# Bethak - The Desi Lounge > Student Zone >  Questionnaire

## *Saira*

I want all DT members to fill this questionnaire of mine!:giveflower;U can be a student or a teacher or associated with any field  :Smile:  

1.What is ur qualification?

2.What is ur zodiac sign?

3.What were/are u like in ur college days?

4.In ur college days, u must be bunking classes too?

5.What change would u like to bring about in the college administration?

6.Do u think that the appearance of a teacher largely reflects her qulaification and character?

7.ur most embarrassing moment?

8.ur ideal personality that u would like to portray?

9.ur message?

----------


## moments

*1.What is ur qualification?*
Diploma Holder

*2.What is ur zodiac sign?*
Scorpio

*3.What were/are u like in ur college days?*
doing study and have some fun

*4.In ur college days, u must be bunking classes too?*
NO

*5.What change would u like to bring about in the college administration?*
Disciplin

*6.Do u think that the appearance of a teacher largely reflects her qulaification and character?*
hmm..Yes

*7.ur most embarrassing moment?*
not yet

*8.ur ideal personality that u would like to portray?*
Jinnah

*9.ur message?*
Be Happy and make people Happier....

----------


## dreamer

1.What is ur qualification?
High School diploma

2.What is ur zodiac sign?
Saggitarius

3.What were/are u like in ur college days?
I am chillaxed...i dont worry about anything and do all my work and studying last minute.Its pretty kooll.

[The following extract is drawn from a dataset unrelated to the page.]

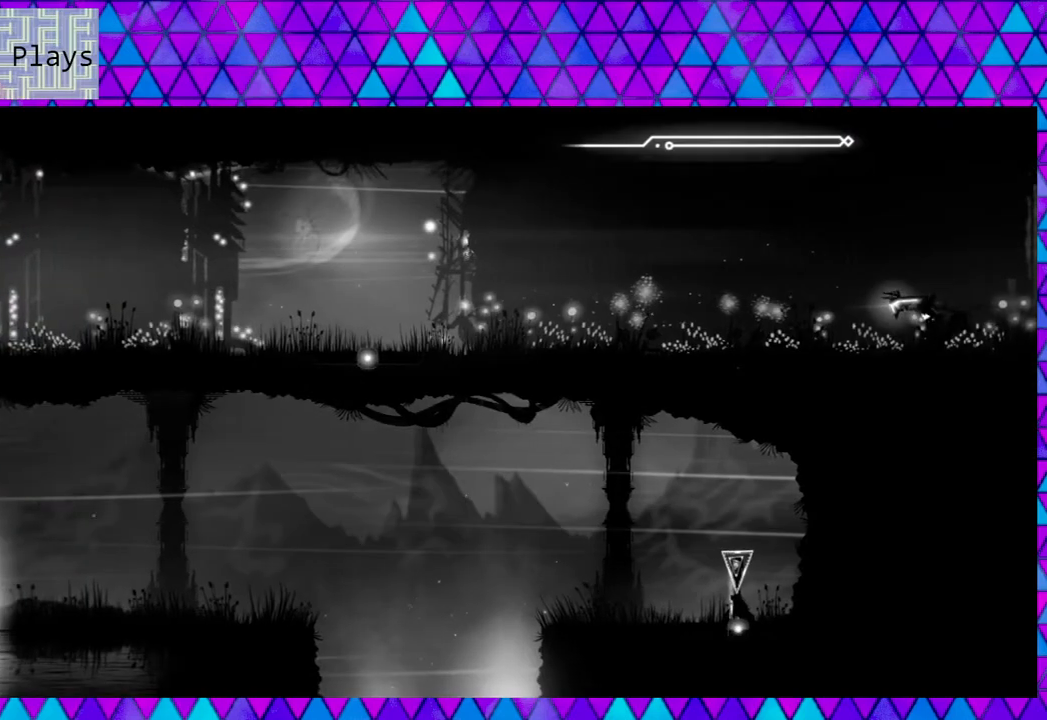
{"buttons": [], "left_stick": "center", "right_stick": "center", "events": []}
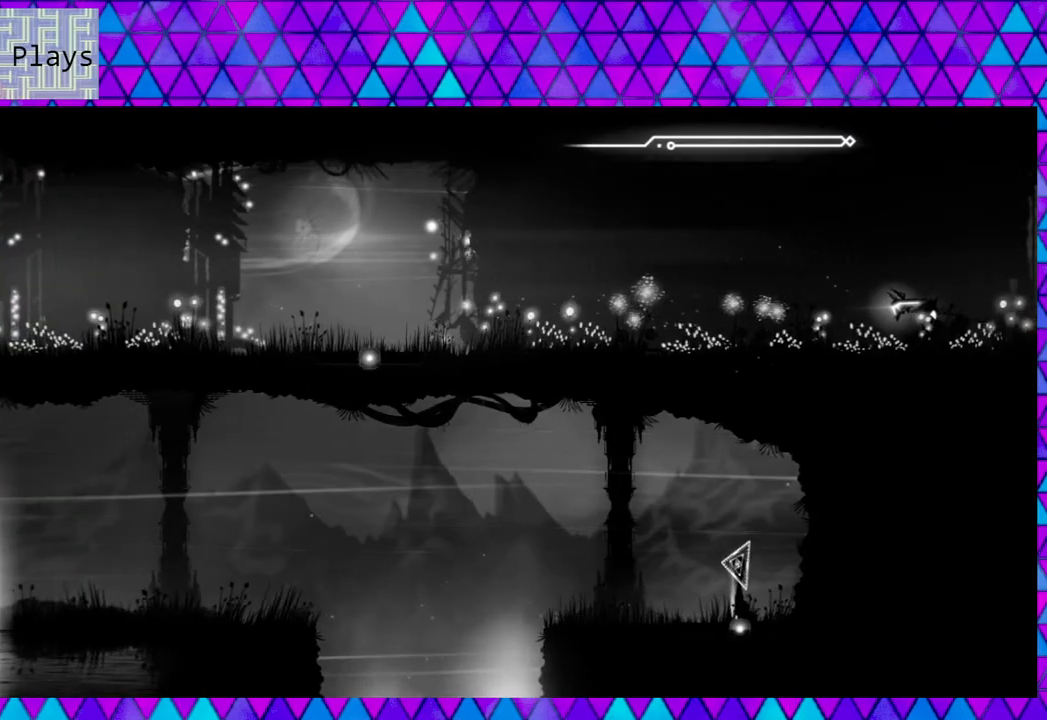
{"buttons": [], "left_stick": "right", "right_stick": "center", "events": [[267, "left_stick", "right"]]}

4.In ur college days, u must be bunking classes too?
lol honeslty....yes i do.

5.What change would u like to bring about in the college administration?
Better timings for specific classes

6.Do u think that the appearance of a teacher largely reflects her qulaification and character?
Yes i actually do

7.ur most embarrassing moment?
In college?umm it was probably at the bookstore when i accidently knocked over more than a 100 books on some guy...it was a mistake :Embarrassment: ops: 

8.ur ideal personality that u would like to portray?
as in what personality i wish to have?i want to be more calm, and less angered

9.ur message?
Live everyday as if it were u last...always remember the saying...kal ho naa ho:biggrin:

----------


## RAHEN

Welcome to DesiTwist Saira :givefl;

*1.What is ur qualification?*
Fcs 

*2.What is ur zodiac sign?*
libra

*3.What were/are u like in ur college days?*
punctual, responsible and talkative

*4.In ur college days, u must be bunking classes too?*
waznot allowed...if waz then i dont think i would have done..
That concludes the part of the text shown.